■ About this exercise
Go through the data below and transcribe it exactly. Omit the images.

■ Recorded data
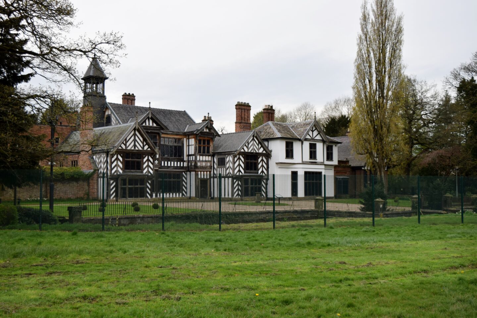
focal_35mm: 42
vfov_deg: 31.9
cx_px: 238
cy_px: 159
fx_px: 556
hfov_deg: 46.4
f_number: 5.6
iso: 400
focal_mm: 28
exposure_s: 1/1250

■ Answer
focal_35mm: 42
vfov_deg: 31.9
cx_px: 238
cy_px: 159
fx_px: 556
hfov_deg: 46.4
f_number: 5.6
iso: 400
focal_mm: 28
exposure_s: 1/1250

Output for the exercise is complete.